Más allá de los datos la brecha se amplía:

Umbral Empírico Gaussiana inversa Lognormal
P(X > 12) 0.0080 0.0076 0.0080
P(X > 15) 0.0040 0.0019 0.0024
P(X > 20) 0.0000 0.0002 0.0004

En 20 —por encima del máximo muestral de 16.49— un modelo afirma que ese evento es el doble de probable que el otro. Ambos pasaron todas las pruebas de bondad de ajuste. Ninguno queda contradicho por los datos, porque los datos guardan silencio ahí.

Esta es la posición honesta: con 500 observaciones hay aproximadamente 5 por encima del percentil 99, y ninguna información más allá del máximo. Cualquier afirmación que haga la simulación sobre esa región proviene del supuesto de forma de la familia ajustada, no de la muestra.

Qué hacer al respecto

Elegir la cola de forma deliberada. Puesto que los datos no pueden zanjarlo, la elección debe apoyarse en fundamentos explicables. ¿Tiene el proceso un máximo físico? ¿Existe un mecanismo que produzca valores extremos ocasionales — reintentos, escalamientos, efectos compuestos? Una lognormal, una Weibull con forma menor que 1 y una gamma implican respuestas muy distintas sobre eventos raros, y esa diferencia es un supuesto de modelado, no un resultado del ajuste.

━━━━━━━━━━━━━━━━━━━━━━━━━━━━━━

▶ **Tareas del ejercicio**:
#1 Traduce al inglés la siguiente oración del pasaje: "Ambos pasaron todas las pruebas de bondad de ajuste."
#2 Reproduce del pasaje el fragmento que va desde "En 20 —por encima" hasta "de la muestra.", ambos incluidos.
#3 Responde según el pasaje:
(a) ¿Cuál es el máximo muestral que se menciona?
(b) ¿Cuántas observaciones tiene la muestra?
(c) ¿Qué valor da la lognormal para P(X > 15)?

▶ **Listado proporcionado**:
━━━━━━━━━━━━━━━━━━━━━━━━━━━━━━

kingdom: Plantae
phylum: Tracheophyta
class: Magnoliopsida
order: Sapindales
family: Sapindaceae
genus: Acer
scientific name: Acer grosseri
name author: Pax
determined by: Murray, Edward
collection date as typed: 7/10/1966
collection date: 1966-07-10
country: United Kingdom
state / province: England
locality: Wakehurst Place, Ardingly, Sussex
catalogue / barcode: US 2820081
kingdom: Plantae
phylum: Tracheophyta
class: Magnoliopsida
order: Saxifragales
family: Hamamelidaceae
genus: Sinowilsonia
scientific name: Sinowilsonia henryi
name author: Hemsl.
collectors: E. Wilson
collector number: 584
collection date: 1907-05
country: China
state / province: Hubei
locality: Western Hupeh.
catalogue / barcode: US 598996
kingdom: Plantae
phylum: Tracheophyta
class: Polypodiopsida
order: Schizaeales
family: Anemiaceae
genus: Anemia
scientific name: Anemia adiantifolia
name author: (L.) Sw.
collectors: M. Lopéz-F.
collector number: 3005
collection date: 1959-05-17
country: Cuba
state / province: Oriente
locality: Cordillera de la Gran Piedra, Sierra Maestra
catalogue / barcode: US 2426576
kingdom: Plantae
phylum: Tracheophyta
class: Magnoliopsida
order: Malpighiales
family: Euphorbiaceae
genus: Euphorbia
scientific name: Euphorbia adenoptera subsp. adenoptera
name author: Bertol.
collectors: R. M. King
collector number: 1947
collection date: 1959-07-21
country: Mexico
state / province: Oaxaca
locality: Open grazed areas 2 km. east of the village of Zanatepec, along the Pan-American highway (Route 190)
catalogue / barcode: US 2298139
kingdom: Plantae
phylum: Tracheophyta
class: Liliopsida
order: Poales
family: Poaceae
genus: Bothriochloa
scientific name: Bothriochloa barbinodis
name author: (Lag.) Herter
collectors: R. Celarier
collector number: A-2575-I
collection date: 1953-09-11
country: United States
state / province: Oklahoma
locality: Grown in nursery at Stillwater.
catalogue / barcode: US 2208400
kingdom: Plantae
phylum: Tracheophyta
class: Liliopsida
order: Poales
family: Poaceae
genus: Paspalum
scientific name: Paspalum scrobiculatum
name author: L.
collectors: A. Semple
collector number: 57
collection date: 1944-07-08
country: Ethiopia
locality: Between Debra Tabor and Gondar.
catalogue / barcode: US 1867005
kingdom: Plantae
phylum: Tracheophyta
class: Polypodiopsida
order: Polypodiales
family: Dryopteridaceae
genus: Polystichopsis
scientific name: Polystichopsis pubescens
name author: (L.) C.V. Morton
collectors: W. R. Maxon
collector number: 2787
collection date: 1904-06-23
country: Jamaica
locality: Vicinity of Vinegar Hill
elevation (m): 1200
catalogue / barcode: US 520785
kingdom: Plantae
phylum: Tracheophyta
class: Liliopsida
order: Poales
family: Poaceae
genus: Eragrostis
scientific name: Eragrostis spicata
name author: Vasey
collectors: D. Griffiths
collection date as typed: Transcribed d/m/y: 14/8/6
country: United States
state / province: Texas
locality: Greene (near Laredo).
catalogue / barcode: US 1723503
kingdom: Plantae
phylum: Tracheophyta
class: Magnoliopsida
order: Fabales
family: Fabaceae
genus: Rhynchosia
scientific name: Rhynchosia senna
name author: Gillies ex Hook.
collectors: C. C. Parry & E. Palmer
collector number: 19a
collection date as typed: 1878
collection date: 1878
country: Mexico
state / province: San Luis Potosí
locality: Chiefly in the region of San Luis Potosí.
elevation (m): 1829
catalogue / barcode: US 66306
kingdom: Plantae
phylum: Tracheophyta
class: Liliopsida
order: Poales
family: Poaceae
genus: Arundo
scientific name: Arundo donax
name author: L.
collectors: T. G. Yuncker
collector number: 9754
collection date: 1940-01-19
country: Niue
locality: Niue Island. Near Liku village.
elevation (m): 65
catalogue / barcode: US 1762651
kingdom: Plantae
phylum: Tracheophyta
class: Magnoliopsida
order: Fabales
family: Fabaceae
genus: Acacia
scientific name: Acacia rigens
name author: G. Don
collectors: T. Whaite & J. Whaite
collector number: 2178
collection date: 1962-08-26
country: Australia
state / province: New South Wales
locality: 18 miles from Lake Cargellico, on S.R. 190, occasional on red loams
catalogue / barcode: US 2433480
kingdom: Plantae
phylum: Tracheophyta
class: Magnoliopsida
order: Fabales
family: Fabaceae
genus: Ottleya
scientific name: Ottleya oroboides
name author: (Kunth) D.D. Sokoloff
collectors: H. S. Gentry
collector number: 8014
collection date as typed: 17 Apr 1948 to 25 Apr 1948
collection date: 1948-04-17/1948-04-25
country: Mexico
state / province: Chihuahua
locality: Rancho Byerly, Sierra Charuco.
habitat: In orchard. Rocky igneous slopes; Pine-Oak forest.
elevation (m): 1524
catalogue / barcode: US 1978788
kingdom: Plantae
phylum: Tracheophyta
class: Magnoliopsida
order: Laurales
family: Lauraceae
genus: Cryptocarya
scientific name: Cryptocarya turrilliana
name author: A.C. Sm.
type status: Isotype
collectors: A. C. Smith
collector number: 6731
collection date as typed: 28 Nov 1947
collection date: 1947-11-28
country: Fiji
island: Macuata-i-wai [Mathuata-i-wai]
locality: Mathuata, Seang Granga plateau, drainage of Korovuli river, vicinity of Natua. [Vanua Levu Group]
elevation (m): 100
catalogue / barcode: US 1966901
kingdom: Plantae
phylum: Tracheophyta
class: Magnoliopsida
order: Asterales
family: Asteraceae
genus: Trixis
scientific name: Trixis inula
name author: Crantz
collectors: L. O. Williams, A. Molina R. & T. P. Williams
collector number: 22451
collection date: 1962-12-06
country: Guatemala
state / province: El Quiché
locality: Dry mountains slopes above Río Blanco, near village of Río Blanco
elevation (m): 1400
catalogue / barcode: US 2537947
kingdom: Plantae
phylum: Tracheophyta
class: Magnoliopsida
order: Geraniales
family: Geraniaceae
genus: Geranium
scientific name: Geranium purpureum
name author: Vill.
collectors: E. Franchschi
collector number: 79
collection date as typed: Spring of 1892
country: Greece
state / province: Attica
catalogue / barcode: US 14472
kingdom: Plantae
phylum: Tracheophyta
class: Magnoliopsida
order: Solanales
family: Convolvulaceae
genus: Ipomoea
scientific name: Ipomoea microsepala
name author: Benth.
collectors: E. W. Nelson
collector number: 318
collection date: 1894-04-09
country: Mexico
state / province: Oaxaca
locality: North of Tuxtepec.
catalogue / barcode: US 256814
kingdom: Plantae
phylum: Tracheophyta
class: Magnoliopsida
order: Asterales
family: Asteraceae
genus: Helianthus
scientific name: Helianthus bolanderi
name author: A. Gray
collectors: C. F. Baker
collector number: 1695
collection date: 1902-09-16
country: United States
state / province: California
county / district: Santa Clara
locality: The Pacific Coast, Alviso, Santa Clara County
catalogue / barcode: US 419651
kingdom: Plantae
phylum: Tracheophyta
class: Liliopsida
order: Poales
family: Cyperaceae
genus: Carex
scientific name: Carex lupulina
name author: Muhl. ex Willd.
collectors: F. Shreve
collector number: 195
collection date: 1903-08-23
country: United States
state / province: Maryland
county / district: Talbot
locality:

━━━━━━━━━━━━━━━━━━━━━━━━━━━━━━

▶ **Respuestas por tarea**:
#1 Both passed all the goodness-of-fit tests.

#2
En 20 —por encima del máximo muestral de 16.49— un modelo afirma que ese evento es el doble de probable que el otro. Ambos pasaron todas las pruebas de bondad de ajuste. Ninguno queda contradicho por los datos, porque los datos guardan silencio ahí.

Esta es la posición honesta: con 500 observaciones hay aproximadamente 5 por encima del percentil 99, y ninguna información más allá del máximo. Cualquier afirmación que haga la simulación sobre esa región proviene del supuesto de forma de la familia ajustada, no de la muestra.

#3
(a) 16.49
(b) 500
(c) 0.0024